Sharp rises in transport, food and housing costs drove Abu Dhabi's annual inflation rate to 3.1 per cent last month, according to official figures released yesterday.
Economists said the overall annual rise in prices had not put a big strain on consumers, although the Statistics Centre Abu Dhabi (Scad) said costs were rising most for lower income and lower-middle-income households.
"The main contributors were the increase in the cost of food and non-alcoholic beverages and transport, followed by increase in cost of housing and utilities," the National Bank of Abu Dhabi said in a report.
Annual inflation rates across the UAE registered moderate increases last year, a reversal of falls in prices seen in the second half of 2009.
Dubai's official statistics agency last week reported an increase in consumer prices of 0.9 per cent in the year to February.
Recent inflation rates are widely viewed as tolerable, in contrast with rates of above 10 per cent that were the norm in 2007 and 2008, before the financial crisis occurred. In Abu Dhabi, however, recent price rises have hit poorer consumers hardest.
"The rise in consumer prices in February by 3.1 per cent compared with February 2010 caused a rise in the consumer prices for households in the 'lower class' welfare level of 4.8 per cent while prices increased for households in the 'upper class' welfare level by 2.4 per cent," Scad said in its monthly inflation report.
That disproportionate rise came as prices jumped for basic goods and services that comprise a large portion of lower-income household spending. Transport prices rose 11.04 per cent in the year to February 28, the statistics show.

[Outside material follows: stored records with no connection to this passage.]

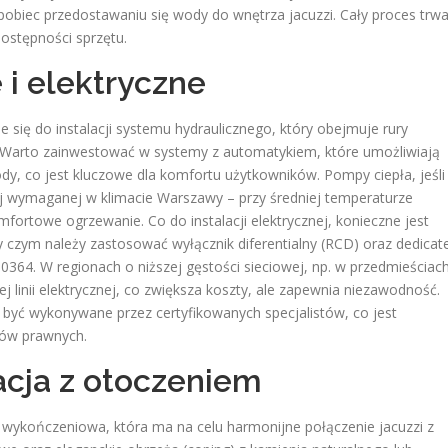
pobiec przedostawaniu się wody do wnętrza jacuzzi. Cały proces trw
dostępności sprzętu.
 i elektryczne
się do instalacji systemu hydraulicznego, który obejmuje rury
 Warto zainwestować w systemy z automatykiem, które umożliwiają
dy, co jest kluczowe dla komfortu użytkowników. Pompy ciepła, jeśli
j wymaganej w klimacie Warszawy – przy średniej temperaturze
ortowe ogrzewanie. Co do instalacji elektrycznej, konieczne jest
rzy czym należy zastosować wyłącznik diferentialny (RCD) oraz dedicat
0364. W regionach o niższej gęstości sieciowej, np. w przedmieściac
linii elektrycznej, co zwiększa koszty, ale zapewnia niezawodność.
y być wykonywane przez certyfikowanych specjalistów, co jest
gów prawnych.
acja z otoczeniem
e wykończeniowa, która ma na celu harmonijne połączenie jacuzzi z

Food prices rose 9.92 per cent in the period, and prices for furniture, household equipment and maintenance rose 8.08 per cent.

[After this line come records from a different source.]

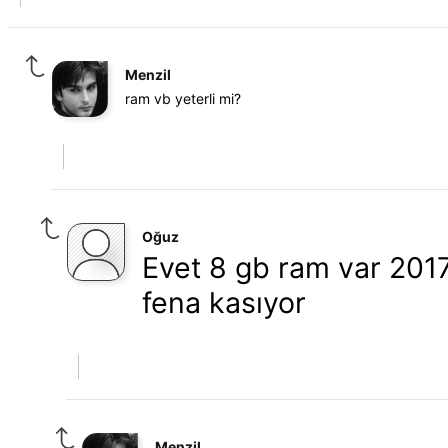
Menzil
ram vb yeterli mi?
Oğuz
Evet 8 gb ram var 20
fena kasıyor
Menzil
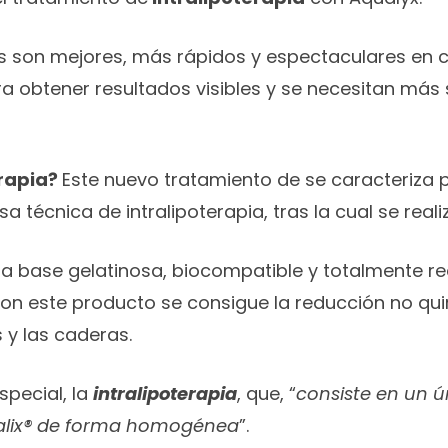
ados son mejores, más rápidos y espectaculares en
 obtener resultados visibles y se necesitan más
erapia?
Este nuevo tratamiento de se caracteriza p
 técnica de intralipoterapia, tras la cual se reali
a base gelatinosa, biocompatible y totalmente rea
on este producto se consigue la reducción no quirú
 y las caderas.
special, la
intralipoterapia
, que, “
consiste en un ú
qualix® de forma homogénea
”.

"The food and non-alcoholic beverages group accounted for 50.4 per cent of the rise in the index, due to increases in the prices of most of the subgroups included in this group," the Scad report said.
"The sugar, jam, honey, chocolate and confectionery subgroup rose by 5.6 per cent, while meat prices grew by 14.4 per cent, vegetables by 20 per cent [and] fish and seafood by 11.8 per cent."
A 3.4 per cent rise in rents in the first two months of this year compared with the same period last year also played a major role in driving inflation.
Despite a relatively small price rise, the housing and utilities category accounted for 35.9 per cent of the rise in consumer prices in the emirate.
The category has a 37.9 per cent weighting in the index, reflecting that more than a third of consumer spending goes towards housing.
While inflation rose by 3.1 per cent on an annual basis, prices inched up just 0.1 per cent last month compared with January, Scad figures show.